4.3 Responses of different vegetation types to P and PET

With climate change, the increase in surface roughness in semi-arid areas has led to a decrease in wind speed, which in turn has caused a decrease in PET and promoted vegetation growth (Vautard et al., 2010). In the study area, the dense grassland vegetation in the semi-arid area (Figures 1A, B) had annual precipitation of 200 mm–400 mm (Table 1). This may be one of the reasons why NDVI for grassland vegetation was more dependent on PET than the other vegetation types (Figure 9A). The influence of P on the three types of vegetation studied in the study area was dominant (Figure 9B), which was consistent with the relationship between vegetation and precipitation described by Wang et al. (2003). The impacts of irrigation on cropland increases cropland PET (Qiu et al., 2008), which also produced the short-term time scale of NDVI and PET related to cropland vegetation that accounted for the largest proportion of the three types of vegetation in this study.
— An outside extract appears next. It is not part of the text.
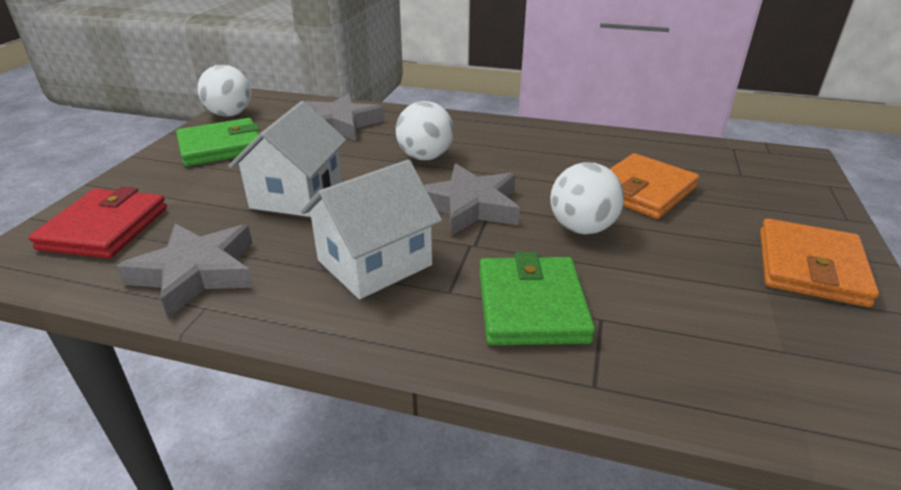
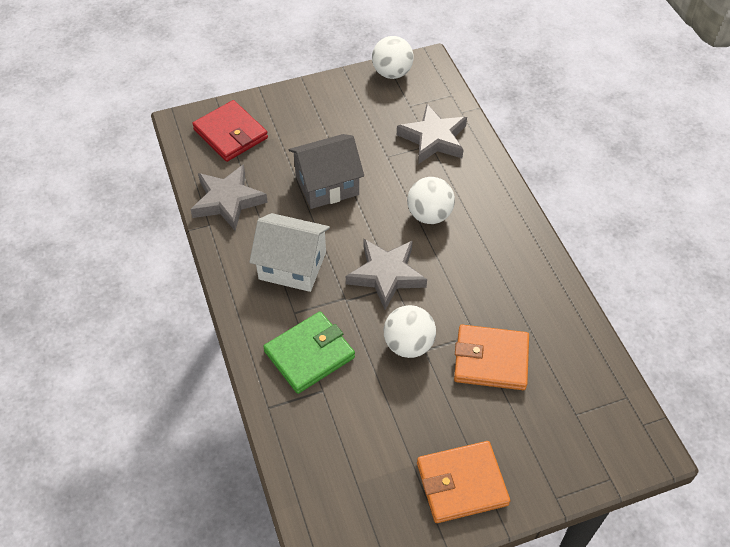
camera: 55 degrees right, 20 degrees up
red wallet [29,187,167,258] -> red wallet turned 75 degrees clockwise [192,100,268,162]
green wallet [176,118,260,166] -> none
white house [229,101,346,217] -> grey house [289,134,364,209]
The proportion of short-term time scales related to forest vegetation NDVI and P was the lowest among the three types of vegetation in this study (Figures 9C, D). Studies have shown that forest vegetation benefits from longer root systems that can absorb moisture from deep soils (Anderegg et al., 2015).

Figure 9

Figure 9. Correlation ratios of NDVI and PET for each vegetation type in the entire study area (A); Correlation ratios of NDVI and P for each vegetation type in the entire study area (B); NDVI response of each vegetation type in the entire study area to PET time scale (C); the time scale of the NDVI response to PET for each vegetation type in the entire study area (D).

5 Conclusion

This study used NDVI as an indicator and meteorological data was used to calculate drought index. This study combined partial correlation analysis to reveal the response of different vegetation types to precipitation (P) and potential evapotranspiration (PET). Additionally, it retained the time scale of the largest partial correlation coefficient to reflect the time scale of vegetation affected by P and PET. Almost all grassland vegetation, forest vegetation and cropland vegetation NDVI are positively correlated with P and PET. The specific research results are as follows:

(1) NDVI of grassland vegetation in high cover level grassland areas was very sensitive to both P and PET. Correlations between NDVI and PET in most areas with dense grassland were greater than 0.597. Correlations with P were greater than 0.670. The response time scale of NDVI to PET was mostly around 5–6 months, while the same result for P was only 1–2 months.

(2) The response characteristics of forest vegetation NDVI to PET and P in the study area were from northern to southern China. Correlations between northern semi-humid forest vegetation and PET were about 0.840, while those with P were slightly lower (about 0.603). Correlations between forest vegetation in the southern part of the study area and PET and P in the humid area were significantly less than that in the northern part, with median coefficients of 0.591 and 0.368. Time scales for the correlation between forest vegetation and PET and P in the northern part of the study area were about 3 and 2 months with low spatial variability.

(3) Both the response of cropland vegetation NDVI to PET and P and the time scale of the response of NDVI to PET had clear spatial heterogeneity. Correlations for NDVI, PET and P were highest in the Northeast Plain and were more than 0.662 and 0.628, respectively. The time scale of the NDVI response to P in the northern part of the study area had good spatial consistency, around 2 months.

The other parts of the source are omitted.